Capacity will be similar to the Stena E-Flexer series with 1,000 passengers and 3000 linear metres of vehicles able to be accommodated. At present the company intends to have two Elektra vessels in service on the Frederikshavn route by 2030.
Commenting on the project, Niclas Mårtensson, CEO Stena Line Group said:
We are now transforming Stena Elektra from a vision to a commercial viable vessel. Within a year we plan to present the outline specifications and latest 2025 we plan to order the first vessel. This will be a quantum leap in short-sea shipping and a huge step towards fossil-free shipping.
Stena has been conducting a number of studies as part of the development of Stena Elektra. Perhaps the most significant is running one of the existing Gothenburg – Frederikshavn vessels, STENA JUTLANDICA, on battery power for part of the time. This project, which has been running since 2018, has provided a valuable insight into running a seagoing ferry on battery power in non-lab conditions.
The aim is that Stena Elektra will be able to run totally on battery power for a distance of at least 50 nautical miles. The vessels will then charge its batteries whilst in port. In order to reach the 50nm target, the weight of the vessel has been reduced as much as possible.
Stena has already done much to reduce weight and improve efficiency on its current E-Flexer series of vessels. Stena Elektra will take this further, building on the knowledge gained from the Stena E-Flexer project and others from across the Stena Sphere.
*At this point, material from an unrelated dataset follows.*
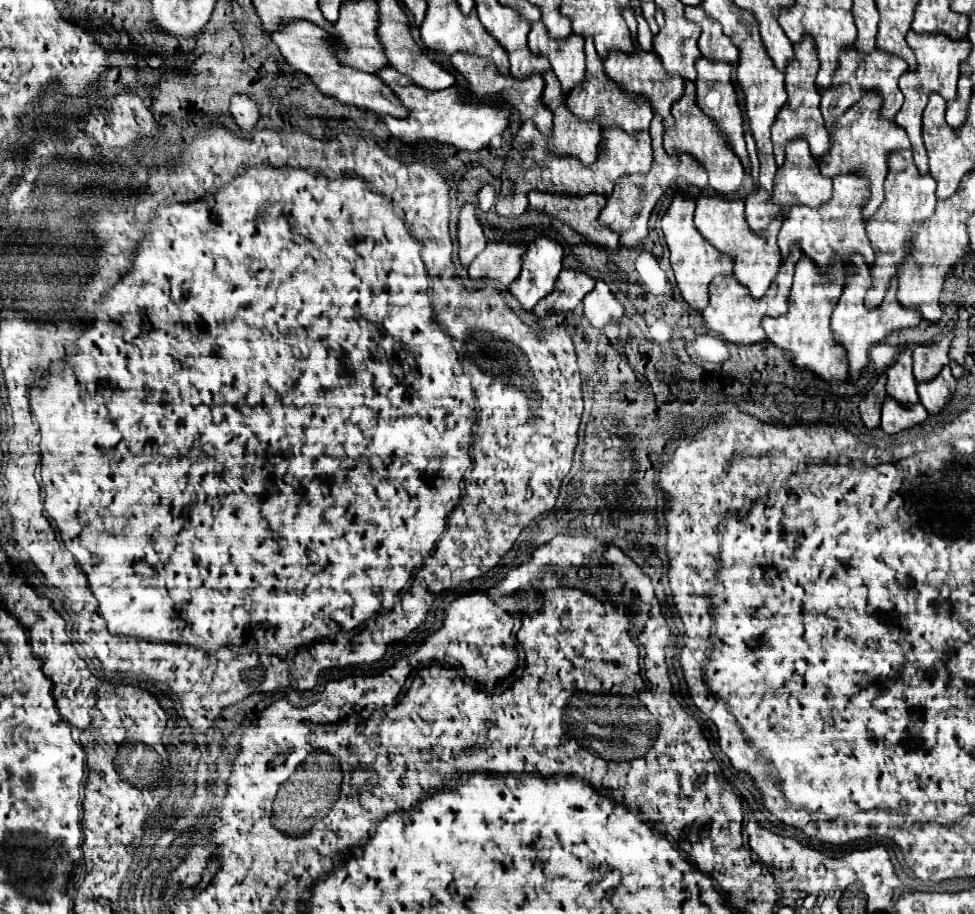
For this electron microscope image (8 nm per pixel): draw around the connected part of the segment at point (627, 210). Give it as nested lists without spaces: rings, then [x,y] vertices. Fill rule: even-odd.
[[[660,117],[652,119],[650,137],[652,137],[652,145],[654,145],[652,169],[648,173],[644,173],[644,175],[636,173],[636,175],[620,177],[620,181],[616,181],[616,189],[612,191],[612,197],[608,197],[608,203],[602,209],[602,213],[600,213],[600,221],[602,223],[608,223],[616,231],[620,231],[620,245],[624,245],[624,247],[636,247],[642,239],[648,237],[650,213],[652,213],[656,201],[668,189],[670,181],[676,181],[678,177],[682,177],[682,179],[688,179],[688,183],[696,185],[698,189],[706,189],[708,187],[708,173],[706,173],[706,169],[702,169],[702,165],[692,155],[680,153],[680,151],[676,151],[674,155],[668,155],[664,151],[664,147],[662,147],[662,123],[660,123]]]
The use of lightweight composite materials in the structure of Stena Elektra, something previously looked at as part of the shelved F-max project for Larne – Fleetwood ferries, is one such way weight will be saved. Another is the elimination of all unnecessary systems and increased use of technology and AI. The hull itself will be constructed from high tensile steel.
The installation of batteries of a capacity of around 70 mWh and the ability to charge them during a standard turnaround are two of the major challenges that have had to be overcome. In part, battery consumption will also be reduced by the installation of solar panels on the specially shaped top deck.
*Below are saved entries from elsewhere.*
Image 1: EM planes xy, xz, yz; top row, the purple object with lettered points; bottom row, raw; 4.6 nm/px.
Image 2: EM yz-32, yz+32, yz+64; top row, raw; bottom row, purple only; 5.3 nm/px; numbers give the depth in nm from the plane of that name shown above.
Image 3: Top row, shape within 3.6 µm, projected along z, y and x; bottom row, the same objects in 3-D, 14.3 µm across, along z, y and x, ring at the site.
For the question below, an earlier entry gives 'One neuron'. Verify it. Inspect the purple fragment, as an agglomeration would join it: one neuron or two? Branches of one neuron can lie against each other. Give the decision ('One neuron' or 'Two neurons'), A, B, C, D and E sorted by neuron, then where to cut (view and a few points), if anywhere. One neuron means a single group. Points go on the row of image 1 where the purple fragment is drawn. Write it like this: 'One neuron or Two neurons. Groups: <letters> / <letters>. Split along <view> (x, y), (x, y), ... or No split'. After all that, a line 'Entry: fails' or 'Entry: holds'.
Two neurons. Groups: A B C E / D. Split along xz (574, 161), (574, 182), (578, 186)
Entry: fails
Commenting further on the electrification of shipping, Niclas Mårtensson, CEO Stena Line and member of the Swedish Government Electrification Commission said:
The electrification of shipping has only just began. We see a great potential for both battery hybrids and battery powered vessels on several of our short-sea shipping routes in the future. But, it takes more than the electrical ships, we also need to develop the infrastructure and charging possibilities in the ports and terminals in the same pace and that is a reason why collaborations projects like this are so important.”
Stena Line is also looking into combining electrification with other alternative fossil free fuels to extend the range of the vessels. This includes fuel cells, hydrogen and bio methanol. The Gothenburg – Kiel ferry STENA GERMANICA is already partially running on Methanol as part of this research, part of a joint project with Wärtsilä.
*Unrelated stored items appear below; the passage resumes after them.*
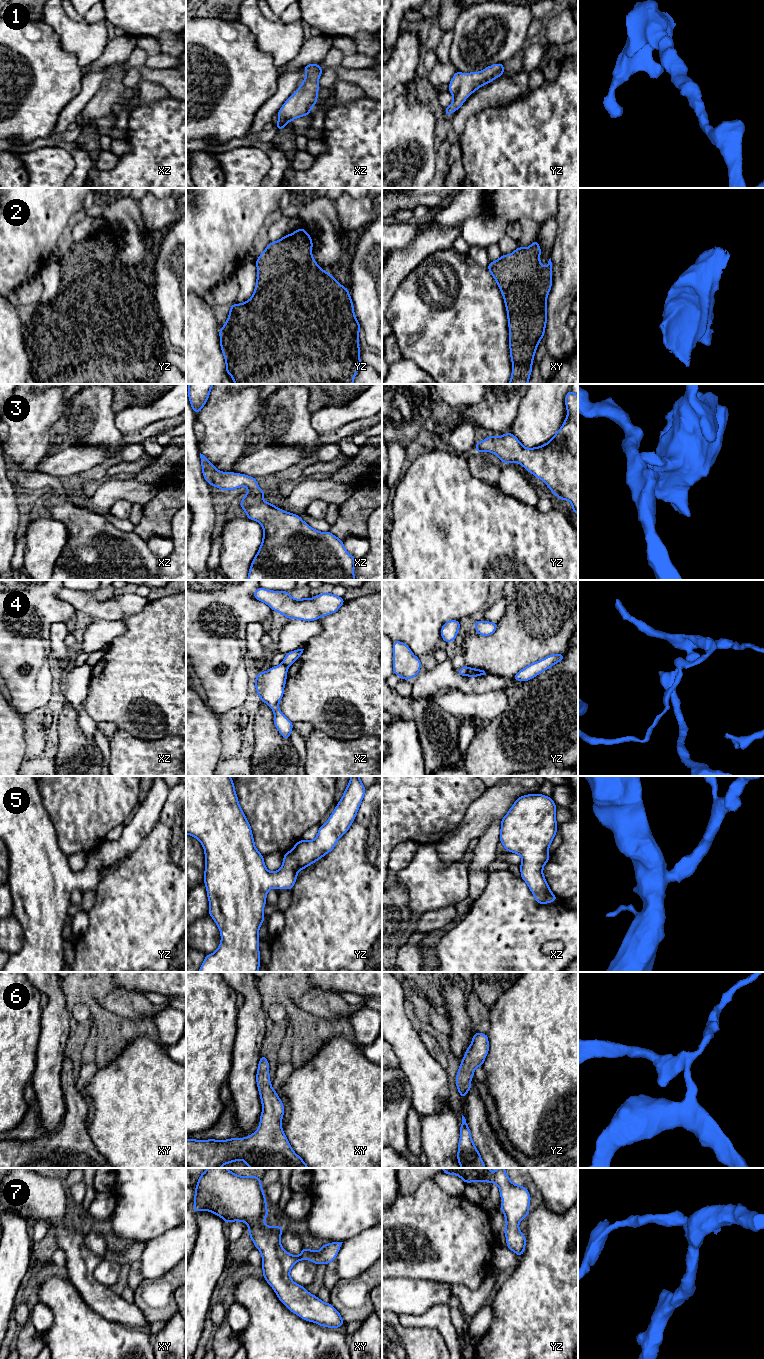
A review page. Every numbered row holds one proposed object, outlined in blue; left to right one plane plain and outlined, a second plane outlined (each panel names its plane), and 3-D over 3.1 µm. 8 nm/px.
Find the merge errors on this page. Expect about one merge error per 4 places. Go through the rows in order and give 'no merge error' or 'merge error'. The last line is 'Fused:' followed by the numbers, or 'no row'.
1: no merge error
2: no merge error
3: no merge error
4: merge error
5: no merge error
6: no merge error
7: no merge error
Fused: 4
As with the Stena Jutlandica battery project, the company has also assessed possible future use of methanol in other members of the fleet. The Stena E-Flexer series was designed with future conversion to methanol without the need to replace major machinery.
While the Stena Elektra ships are initially designed to operate the Gothenburg – Frederikshavn route, the company has not ruled out them being added to additional routes in the future.
The announcement that the Stena Elektra project is to proceed to a physical ship comes alongside an announcement that Stena Line is working with the Port of Gothenburg, as well as truck manufacturers Scania and Volvo, to reduce carbon emissions through truck transportation to and from Gothenburg port to zero.
Known as the ‘Tranzero Initiative‘, the aim is to eventually reduce the 55,000 tonnes of Co2 emitted by trucks transiting to and from the port by 70% by 2030 and eventually to zero.